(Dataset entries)
--------------------------------
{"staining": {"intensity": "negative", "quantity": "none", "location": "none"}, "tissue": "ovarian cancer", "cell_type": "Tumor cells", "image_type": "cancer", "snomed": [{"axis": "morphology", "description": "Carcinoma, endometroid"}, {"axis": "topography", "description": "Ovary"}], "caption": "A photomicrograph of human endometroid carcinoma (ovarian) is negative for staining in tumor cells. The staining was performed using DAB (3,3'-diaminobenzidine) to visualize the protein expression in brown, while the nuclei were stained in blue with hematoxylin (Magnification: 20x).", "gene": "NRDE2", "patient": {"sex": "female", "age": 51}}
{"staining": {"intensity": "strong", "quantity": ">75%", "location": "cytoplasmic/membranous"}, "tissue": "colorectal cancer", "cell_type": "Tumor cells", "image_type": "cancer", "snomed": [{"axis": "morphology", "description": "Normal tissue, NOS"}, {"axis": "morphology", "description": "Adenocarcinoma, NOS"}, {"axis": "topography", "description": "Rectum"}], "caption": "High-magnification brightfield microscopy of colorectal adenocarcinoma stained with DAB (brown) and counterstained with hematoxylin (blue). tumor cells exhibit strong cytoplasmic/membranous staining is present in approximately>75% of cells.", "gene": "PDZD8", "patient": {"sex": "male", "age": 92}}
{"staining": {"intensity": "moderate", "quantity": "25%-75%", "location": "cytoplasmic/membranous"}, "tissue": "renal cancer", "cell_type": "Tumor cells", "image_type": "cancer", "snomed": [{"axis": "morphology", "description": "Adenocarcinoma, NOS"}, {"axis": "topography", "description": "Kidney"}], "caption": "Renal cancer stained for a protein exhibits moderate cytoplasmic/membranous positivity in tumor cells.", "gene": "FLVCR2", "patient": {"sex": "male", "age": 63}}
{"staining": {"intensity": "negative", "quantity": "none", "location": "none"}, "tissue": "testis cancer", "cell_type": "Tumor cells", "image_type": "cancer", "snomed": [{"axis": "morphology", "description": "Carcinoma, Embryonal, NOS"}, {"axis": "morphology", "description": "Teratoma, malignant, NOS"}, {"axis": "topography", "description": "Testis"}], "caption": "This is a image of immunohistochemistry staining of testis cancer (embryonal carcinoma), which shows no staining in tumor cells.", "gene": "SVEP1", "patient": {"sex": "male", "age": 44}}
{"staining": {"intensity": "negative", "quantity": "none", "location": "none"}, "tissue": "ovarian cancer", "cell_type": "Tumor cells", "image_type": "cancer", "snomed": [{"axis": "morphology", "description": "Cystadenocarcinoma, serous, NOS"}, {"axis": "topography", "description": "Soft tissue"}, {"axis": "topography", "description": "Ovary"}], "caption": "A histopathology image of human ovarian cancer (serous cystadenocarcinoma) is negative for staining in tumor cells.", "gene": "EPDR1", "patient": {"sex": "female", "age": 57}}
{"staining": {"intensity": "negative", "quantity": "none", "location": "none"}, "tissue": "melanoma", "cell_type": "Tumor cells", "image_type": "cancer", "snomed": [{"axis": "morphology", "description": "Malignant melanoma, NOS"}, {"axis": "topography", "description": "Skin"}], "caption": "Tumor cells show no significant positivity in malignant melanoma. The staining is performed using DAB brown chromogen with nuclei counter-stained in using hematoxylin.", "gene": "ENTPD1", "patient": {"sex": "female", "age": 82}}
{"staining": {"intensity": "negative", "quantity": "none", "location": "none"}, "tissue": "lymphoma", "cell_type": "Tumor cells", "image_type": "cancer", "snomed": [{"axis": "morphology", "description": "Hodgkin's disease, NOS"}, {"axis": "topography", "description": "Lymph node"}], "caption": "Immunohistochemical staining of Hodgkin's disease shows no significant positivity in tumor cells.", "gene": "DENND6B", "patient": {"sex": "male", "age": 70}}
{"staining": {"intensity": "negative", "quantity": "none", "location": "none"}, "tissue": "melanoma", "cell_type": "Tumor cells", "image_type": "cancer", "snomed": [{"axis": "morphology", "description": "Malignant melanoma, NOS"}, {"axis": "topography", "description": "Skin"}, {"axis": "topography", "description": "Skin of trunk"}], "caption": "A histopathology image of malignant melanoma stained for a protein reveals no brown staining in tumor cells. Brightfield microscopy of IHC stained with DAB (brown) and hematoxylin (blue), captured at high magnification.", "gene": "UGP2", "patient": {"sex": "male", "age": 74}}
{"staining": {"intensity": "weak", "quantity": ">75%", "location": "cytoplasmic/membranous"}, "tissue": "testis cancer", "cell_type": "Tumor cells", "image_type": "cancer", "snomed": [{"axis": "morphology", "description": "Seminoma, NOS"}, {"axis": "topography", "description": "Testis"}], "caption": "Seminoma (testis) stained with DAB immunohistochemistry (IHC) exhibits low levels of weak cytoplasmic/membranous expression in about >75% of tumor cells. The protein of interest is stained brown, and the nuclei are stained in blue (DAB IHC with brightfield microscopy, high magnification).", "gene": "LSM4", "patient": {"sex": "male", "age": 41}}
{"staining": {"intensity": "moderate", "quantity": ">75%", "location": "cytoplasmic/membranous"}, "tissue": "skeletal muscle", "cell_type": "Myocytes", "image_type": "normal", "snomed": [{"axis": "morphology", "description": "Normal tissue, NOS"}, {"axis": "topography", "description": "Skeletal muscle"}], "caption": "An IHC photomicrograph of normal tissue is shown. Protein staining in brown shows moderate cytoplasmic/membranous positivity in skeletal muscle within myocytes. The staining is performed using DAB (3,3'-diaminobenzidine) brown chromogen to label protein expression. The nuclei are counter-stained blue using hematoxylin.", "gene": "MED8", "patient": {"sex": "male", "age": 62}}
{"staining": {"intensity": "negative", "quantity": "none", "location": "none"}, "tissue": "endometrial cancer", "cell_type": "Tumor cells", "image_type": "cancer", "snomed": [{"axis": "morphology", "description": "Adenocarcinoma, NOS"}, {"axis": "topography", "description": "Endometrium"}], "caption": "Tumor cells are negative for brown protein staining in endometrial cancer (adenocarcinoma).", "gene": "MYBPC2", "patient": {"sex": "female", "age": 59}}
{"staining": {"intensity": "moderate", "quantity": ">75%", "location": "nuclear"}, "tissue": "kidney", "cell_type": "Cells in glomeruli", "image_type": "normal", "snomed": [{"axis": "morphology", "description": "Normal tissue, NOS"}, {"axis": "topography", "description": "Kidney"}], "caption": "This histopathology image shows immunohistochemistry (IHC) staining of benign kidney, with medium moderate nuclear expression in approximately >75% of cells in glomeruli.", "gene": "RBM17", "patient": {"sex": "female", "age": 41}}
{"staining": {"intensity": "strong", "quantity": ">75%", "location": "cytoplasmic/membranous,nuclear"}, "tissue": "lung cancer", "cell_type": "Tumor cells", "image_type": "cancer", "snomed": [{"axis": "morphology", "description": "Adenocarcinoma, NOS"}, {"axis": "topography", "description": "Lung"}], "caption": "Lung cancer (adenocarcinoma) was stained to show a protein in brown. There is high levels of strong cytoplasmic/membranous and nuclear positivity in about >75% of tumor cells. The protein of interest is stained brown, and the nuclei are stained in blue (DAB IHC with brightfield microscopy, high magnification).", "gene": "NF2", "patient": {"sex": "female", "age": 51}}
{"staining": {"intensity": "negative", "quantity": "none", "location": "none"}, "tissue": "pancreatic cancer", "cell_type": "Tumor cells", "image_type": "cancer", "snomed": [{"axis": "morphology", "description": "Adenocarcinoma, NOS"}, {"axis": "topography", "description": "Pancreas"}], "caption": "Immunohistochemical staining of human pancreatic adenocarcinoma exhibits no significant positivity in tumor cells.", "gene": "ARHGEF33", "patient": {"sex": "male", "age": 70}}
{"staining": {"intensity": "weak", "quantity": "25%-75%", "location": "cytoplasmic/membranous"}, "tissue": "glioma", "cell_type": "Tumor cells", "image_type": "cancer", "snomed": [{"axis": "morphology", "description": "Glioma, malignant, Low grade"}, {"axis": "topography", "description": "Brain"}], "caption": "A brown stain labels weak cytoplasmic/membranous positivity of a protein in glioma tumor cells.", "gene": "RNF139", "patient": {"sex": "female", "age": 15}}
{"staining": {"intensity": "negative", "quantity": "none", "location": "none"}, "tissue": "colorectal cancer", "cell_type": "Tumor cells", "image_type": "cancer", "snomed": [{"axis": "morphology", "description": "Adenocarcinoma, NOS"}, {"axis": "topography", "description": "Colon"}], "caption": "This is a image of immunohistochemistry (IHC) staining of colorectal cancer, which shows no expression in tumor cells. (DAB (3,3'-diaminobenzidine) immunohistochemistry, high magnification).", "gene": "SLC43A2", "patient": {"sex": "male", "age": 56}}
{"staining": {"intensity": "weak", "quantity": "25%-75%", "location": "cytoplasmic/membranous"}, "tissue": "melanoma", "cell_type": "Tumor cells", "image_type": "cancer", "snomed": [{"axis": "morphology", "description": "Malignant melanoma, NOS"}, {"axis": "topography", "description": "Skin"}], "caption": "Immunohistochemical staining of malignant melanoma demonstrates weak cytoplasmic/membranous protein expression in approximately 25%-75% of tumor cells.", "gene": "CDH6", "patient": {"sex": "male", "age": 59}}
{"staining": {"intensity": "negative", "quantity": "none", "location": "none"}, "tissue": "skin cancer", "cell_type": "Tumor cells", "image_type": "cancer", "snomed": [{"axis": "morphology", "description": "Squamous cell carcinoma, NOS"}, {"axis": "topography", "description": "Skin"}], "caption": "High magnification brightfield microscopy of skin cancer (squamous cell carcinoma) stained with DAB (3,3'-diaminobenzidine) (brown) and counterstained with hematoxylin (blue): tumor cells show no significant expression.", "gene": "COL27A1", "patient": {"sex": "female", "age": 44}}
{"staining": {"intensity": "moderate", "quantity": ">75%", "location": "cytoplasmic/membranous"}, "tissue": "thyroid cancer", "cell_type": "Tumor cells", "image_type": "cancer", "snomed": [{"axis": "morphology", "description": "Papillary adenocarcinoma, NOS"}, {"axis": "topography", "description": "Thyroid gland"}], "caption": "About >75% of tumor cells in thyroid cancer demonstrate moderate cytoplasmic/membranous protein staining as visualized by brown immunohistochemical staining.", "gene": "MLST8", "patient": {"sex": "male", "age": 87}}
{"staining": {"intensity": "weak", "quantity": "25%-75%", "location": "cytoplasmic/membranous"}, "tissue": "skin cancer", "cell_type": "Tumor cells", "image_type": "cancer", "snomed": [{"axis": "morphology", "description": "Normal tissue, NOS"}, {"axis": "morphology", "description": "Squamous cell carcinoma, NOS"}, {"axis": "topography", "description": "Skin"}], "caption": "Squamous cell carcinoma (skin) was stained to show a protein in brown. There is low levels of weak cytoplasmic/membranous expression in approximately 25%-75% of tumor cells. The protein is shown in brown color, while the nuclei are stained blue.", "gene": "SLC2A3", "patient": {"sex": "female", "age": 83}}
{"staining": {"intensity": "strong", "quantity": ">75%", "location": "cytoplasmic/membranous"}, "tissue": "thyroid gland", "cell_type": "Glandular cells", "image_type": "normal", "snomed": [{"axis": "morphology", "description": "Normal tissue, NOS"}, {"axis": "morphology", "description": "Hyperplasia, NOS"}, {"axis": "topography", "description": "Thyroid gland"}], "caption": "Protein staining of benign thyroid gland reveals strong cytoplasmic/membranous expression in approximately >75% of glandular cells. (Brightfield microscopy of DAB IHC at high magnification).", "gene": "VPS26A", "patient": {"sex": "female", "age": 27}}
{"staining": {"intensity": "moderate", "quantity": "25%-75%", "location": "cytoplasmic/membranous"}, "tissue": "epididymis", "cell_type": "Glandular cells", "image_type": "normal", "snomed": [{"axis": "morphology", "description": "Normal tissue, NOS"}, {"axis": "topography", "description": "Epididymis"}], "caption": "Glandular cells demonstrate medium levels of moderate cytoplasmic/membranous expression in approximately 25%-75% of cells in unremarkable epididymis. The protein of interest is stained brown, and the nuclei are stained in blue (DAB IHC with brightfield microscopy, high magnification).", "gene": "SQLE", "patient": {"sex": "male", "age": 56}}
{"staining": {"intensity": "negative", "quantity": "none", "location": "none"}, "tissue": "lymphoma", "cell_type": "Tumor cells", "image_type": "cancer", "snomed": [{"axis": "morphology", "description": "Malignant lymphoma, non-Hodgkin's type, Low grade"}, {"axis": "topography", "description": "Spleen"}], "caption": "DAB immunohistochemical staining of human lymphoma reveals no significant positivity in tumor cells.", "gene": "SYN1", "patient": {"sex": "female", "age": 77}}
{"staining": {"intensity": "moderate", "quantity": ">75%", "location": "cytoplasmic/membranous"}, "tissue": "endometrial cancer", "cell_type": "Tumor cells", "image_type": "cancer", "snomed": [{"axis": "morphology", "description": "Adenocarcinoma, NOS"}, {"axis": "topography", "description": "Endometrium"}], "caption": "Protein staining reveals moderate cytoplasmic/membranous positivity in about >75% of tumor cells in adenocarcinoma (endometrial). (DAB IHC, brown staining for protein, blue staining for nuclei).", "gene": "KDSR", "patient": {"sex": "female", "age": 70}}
--------------------------------
* Task requirements: Going back to the entries above, set down exactly the lines that begin at the one with "cells are negative" and end at the one with "histopathology image shows", both included, and nothing else.

* Task answer:
{"staining": {"intensity": "negative", "quantity": "none", "location": "none"}, "tissue": "endometrial cancer", "cell_type": "Tumor cells", "image_type": "cancer", "snomed": [{"axis": "morphology", "description": "Adenocarcinoma, NOS"}, {"axis": "topography", "description": "Endometrium"}], "caption": "Tumor cells are negative for brown protein staining in endometrial cancer (adenocarcinoma).", "gene": "MYBPC2", "patient": {"sex": "female", "age": 59}}
{"staining": {"intensity": "moderate", "quantity": ">75%", "location": "nuclear"}, "tissue": "kidney", "cell_type": "Cells in glomeruli", "image_type": "normal", "snomed": [{"axis": "morphology", "description": "Normal tissue, NOS"}, {"axis": "topography", "description": "Kidney"}], "caption": "This histopathology image shows immunohistochemistry (IHC) staining of benign kidney, with medium moderate nuclear expression in approximately >75% of cells in glomeruli.", "gene": "RBM17", "patient": {"sex": "female", "age": 41}}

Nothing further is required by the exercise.